**Directive 1**
Copy out the part of the passage on television that opens with the words containing "To understand why, we" and closes with "of moving images.".

**Document segment**
*****

In the earliest days of television, writers like George Orwell in 1984 and Ray Bradbury in Fahrenheit 451 projected television as the instrumentality of a totalitarian future - a monolithic entity dispensing propaganda. And, if any of you occasionally watch Fox News, you can see they weren't that far off the mark. But here's the thing: the monolithic days of television are numbered. Actually, they've already passed - though, as yet, very few people realize this.

To understand why, we need to go back to first principles. What is television? Here's a functional definition:

Television is the capture, encoding, transmission, reception, decoding and display of moving images.

This definition applies to the Golden Age of television, and to the present era. Yet the definition of every word in the definition of television has changed, because of the introduction of digital production, encoding, transmission, reception, decoding and display technologies.

First, let's talk about image capture: the means of production have changed. A decade ago you'd need a million dollars of camera, sound editing and broadcast production equipment to create television programming. Today you can capture DTV broadcast-quality content with a $6000 HD camera from Panasonic, which you can then bring into Final Cut Pro and edit on your $5000 Dual G5 PowerMac. For a little more than ten thousand dollars, you can create television programming that would be absolutely indistinguishable from anything created by Warner Brothers or Fox.

Just because you can produce television programming on the cheap doesn't imply you'll be any good at it. You're still going to need a cinematographer who knows how to handle a camera, a location sound recorder who can give you something intelligible to listen to, a sound designer and sound editor, a film editor, a set designer, a broadcast titles designer, and so forth. If you don't have these practitioners, you'll simply create programming that looks as cheap as the equipment it's been produced on. Although equipment has gotten cheap, film and television production remains a craft tradition, and this means that the AFTRS and institutions like it, which teach the craft of film and television production, will continue to have an important role to play.

*****

**Data records**
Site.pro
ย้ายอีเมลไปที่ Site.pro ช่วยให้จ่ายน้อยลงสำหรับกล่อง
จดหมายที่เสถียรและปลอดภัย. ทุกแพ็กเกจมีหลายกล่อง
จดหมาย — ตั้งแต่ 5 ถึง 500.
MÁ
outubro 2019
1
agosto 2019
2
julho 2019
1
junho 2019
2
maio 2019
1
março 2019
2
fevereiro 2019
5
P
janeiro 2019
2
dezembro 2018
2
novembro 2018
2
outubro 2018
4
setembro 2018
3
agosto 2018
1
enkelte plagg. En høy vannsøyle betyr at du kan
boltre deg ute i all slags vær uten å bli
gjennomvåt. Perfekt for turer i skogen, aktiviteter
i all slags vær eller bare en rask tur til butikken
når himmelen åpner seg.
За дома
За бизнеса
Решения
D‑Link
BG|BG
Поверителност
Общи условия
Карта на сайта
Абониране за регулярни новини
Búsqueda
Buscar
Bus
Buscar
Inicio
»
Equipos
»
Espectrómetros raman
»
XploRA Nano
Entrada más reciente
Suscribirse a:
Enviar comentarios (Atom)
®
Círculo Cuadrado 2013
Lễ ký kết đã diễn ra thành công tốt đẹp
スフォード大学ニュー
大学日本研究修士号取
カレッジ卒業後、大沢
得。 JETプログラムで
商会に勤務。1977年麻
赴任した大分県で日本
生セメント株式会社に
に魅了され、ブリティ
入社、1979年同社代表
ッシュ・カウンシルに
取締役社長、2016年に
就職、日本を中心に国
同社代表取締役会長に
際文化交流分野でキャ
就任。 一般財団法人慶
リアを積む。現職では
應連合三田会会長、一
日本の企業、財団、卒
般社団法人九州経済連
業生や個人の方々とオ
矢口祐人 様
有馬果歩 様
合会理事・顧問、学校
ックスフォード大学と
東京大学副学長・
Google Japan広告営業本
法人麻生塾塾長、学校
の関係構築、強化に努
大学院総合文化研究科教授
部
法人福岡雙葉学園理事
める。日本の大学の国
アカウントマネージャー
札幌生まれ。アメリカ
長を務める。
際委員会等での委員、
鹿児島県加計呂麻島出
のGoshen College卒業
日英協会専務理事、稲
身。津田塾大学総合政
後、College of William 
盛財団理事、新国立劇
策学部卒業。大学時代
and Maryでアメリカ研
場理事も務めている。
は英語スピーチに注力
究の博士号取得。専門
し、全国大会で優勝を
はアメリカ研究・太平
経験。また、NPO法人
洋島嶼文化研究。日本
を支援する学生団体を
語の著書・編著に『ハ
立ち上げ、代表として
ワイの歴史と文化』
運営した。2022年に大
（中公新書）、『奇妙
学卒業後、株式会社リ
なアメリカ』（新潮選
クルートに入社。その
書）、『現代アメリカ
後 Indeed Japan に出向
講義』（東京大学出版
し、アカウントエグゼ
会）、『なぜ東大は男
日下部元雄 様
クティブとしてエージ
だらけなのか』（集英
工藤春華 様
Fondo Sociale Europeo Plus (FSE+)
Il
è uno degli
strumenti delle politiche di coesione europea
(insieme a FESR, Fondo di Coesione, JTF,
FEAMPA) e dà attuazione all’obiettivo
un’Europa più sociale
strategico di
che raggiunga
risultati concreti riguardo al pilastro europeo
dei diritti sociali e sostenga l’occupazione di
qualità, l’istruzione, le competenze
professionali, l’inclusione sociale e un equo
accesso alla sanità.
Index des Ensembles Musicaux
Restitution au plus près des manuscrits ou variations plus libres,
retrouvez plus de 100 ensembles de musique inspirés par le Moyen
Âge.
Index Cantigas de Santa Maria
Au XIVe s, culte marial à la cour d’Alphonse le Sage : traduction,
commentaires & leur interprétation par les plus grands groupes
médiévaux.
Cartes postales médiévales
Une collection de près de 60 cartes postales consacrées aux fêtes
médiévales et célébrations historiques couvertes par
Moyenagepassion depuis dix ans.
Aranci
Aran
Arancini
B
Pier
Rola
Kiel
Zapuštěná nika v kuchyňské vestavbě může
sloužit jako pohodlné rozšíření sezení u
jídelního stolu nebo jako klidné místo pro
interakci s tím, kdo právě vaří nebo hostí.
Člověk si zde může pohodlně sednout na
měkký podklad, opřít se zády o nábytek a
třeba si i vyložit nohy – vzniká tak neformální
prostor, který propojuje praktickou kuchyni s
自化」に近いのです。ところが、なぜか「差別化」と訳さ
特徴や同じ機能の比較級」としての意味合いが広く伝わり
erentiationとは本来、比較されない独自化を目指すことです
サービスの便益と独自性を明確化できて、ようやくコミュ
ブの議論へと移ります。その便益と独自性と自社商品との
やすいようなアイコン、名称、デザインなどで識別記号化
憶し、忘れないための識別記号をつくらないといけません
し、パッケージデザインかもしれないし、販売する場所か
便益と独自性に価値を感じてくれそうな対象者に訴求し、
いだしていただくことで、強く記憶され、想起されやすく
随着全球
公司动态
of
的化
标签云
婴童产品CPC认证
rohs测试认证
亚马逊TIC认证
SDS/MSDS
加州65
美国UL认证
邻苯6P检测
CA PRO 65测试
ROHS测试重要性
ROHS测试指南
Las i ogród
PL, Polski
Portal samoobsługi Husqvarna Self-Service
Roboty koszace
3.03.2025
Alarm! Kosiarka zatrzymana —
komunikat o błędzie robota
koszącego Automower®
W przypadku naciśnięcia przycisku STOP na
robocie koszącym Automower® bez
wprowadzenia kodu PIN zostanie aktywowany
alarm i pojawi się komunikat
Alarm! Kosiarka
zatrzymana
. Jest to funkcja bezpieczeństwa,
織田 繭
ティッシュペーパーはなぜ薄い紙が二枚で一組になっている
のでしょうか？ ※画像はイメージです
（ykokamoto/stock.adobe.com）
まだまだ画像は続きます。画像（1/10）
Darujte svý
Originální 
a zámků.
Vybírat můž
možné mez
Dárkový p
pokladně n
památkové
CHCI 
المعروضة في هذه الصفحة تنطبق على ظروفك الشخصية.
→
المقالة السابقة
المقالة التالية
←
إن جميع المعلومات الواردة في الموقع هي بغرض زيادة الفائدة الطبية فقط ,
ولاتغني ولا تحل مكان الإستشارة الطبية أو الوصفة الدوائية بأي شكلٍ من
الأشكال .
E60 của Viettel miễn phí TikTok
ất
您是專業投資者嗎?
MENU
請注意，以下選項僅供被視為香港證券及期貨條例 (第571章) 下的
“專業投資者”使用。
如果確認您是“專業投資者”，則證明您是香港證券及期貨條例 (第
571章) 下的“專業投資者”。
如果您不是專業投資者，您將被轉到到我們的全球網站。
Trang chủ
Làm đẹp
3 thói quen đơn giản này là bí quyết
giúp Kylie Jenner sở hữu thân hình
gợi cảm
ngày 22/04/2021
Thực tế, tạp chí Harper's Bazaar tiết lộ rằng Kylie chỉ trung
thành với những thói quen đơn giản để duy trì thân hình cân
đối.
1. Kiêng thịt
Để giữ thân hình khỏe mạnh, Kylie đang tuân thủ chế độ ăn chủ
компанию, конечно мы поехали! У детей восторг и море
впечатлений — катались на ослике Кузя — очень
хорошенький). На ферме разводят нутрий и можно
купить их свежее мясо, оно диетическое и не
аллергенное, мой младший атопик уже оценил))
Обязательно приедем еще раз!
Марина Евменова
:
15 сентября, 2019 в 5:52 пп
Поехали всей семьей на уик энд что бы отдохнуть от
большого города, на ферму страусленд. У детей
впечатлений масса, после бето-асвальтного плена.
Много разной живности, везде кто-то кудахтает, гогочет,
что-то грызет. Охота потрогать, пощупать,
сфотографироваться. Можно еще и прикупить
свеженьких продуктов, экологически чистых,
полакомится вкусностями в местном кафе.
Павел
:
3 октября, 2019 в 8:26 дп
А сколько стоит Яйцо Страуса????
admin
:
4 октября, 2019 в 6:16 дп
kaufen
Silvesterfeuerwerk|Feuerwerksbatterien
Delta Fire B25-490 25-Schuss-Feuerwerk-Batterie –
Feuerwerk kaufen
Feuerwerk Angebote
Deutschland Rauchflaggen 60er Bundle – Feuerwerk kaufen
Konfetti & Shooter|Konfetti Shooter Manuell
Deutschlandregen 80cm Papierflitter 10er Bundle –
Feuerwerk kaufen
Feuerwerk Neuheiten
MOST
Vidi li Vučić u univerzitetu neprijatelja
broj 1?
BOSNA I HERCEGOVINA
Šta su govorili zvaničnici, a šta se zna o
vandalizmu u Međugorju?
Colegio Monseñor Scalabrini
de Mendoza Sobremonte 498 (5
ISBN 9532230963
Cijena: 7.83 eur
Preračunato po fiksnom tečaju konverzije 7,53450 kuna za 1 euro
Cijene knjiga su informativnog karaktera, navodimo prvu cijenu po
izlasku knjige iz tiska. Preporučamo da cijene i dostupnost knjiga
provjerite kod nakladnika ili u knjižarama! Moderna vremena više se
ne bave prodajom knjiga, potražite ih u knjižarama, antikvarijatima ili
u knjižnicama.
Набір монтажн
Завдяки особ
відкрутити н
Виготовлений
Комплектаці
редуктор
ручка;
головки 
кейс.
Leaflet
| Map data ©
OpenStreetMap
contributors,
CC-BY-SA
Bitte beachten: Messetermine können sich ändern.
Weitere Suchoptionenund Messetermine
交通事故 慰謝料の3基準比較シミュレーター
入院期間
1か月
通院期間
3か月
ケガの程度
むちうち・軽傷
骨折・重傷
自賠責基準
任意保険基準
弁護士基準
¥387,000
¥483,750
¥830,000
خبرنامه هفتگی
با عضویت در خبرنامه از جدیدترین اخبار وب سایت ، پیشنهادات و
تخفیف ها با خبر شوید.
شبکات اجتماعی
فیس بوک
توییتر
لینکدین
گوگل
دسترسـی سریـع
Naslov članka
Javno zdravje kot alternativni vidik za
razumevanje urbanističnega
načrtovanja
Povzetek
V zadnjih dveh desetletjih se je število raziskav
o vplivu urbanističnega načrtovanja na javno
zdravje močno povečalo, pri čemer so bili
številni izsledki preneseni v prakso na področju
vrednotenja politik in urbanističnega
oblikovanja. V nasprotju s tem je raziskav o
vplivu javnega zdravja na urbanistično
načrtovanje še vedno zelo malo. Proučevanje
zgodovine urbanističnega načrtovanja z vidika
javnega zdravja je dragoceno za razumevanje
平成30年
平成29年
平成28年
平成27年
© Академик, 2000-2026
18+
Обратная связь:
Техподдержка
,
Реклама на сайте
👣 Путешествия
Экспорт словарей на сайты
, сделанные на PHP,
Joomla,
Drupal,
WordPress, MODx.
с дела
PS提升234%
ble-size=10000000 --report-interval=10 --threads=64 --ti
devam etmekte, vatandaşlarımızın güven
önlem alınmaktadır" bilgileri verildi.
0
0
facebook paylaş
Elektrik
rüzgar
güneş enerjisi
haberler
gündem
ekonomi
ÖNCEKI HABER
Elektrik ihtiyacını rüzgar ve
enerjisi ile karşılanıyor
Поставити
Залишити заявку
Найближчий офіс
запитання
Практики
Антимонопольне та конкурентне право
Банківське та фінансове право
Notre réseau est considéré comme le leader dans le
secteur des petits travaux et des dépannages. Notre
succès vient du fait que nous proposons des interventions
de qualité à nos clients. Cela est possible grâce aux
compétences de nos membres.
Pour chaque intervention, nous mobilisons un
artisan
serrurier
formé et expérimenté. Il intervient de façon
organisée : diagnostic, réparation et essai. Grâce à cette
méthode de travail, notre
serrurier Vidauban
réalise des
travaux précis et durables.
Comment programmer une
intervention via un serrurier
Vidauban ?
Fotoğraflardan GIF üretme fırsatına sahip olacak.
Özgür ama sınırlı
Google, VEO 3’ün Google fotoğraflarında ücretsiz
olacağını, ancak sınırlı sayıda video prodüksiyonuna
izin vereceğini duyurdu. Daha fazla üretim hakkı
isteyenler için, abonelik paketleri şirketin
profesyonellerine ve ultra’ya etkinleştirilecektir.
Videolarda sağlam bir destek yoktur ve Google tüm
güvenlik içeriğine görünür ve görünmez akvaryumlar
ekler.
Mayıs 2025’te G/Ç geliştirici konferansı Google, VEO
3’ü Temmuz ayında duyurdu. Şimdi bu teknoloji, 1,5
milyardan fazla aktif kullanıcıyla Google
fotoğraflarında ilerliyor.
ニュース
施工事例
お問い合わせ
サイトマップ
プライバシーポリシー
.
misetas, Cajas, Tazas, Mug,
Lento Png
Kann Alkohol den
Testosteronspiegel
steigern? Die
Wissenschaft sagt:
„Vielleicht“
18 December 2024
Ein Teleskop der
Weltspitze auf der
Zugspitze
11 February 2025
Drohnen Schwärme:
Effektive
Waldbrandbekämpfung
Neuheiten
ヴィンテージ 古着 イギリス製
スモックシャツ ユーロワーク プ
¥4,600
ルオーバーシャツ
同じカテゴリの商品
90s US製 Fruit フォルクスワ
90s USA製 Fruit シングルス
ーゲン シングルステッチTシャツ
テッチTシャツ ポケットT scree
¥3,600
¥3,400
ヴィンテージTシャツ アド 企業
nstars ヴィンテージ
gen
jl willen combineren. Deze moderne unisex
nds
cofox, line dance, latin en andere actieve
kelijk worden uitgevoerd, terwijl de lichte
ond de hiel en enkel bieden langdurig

*****

**Directive 2**
Please rewrite the entries from their first line through the line containing "取締役社長、2016年に", changing "Buscar" to "Search" and leaving everything else unchanged. Return only those lines.

**Written response 1**
To understand why, we need to go back to first principles. What is television? Here's a functional definition:

Television is the capture, encoding, transmission, reception, decoding and display of moving images.

**Written response 2**
Site.pro
ย้ายอีเมลไปที่ Site.pro ช่วยให้จ่ายน้อยลงสำหรับกล่อง
จดหมายที่เสถียรและปลอดภัย. ทุกแพ็กเกจมีหลายกล่อง
จดหมาย — ตั้งแต่ 5 ถึง 500.
MÁ
outubro 2019
1
agosto 2019
2
julho 2019
1
junho 2019
2
maio 2019
1
março 2019
2
fevereiro 2019
5
P
janeiro 2019
2
dezembro 2018
2
novembro 2018
2
outubro 2018
4
setembro 2018
3
agosto 2018
1
enkelte plagg. En høy vannsøyle betyr at du kan
boltre deg ute i all slags vær uten å bli
gjennomvåt. Perfekt for turer i skogen, aktiviteter
i all slags vær eller bare en rask tur til butikken
når himmelen åpner seg.
За дома
За бизнеса
Решения
D‑Link
BG|BG
Поверителност
Общи условия
Карта на сайта
Абониране за регулярни новини
Búsqueda
Search
Bus
Search
Inicio
»
Equipos
»
Espectrómetros raman
»
XploRA Nano
Entrada más reciente
Suscribirse a:
Enviar comentarios (Atom)
®
Círculo Cuadrado 2013
Lễ ký kết đã diễn ra thành công tốt đẹp
スフォード大学ニュー
大学日本研究修士号取
カレッジ卒業後、大沢
得。 JETプログラムで
商会に勤務。1977年麻
赴任した大分県で日本
生セメント株式会社に
に魅了され、ブリティ
入社、1979年同社代表
ッシュ・カウンシルに
取締役社長、2016年に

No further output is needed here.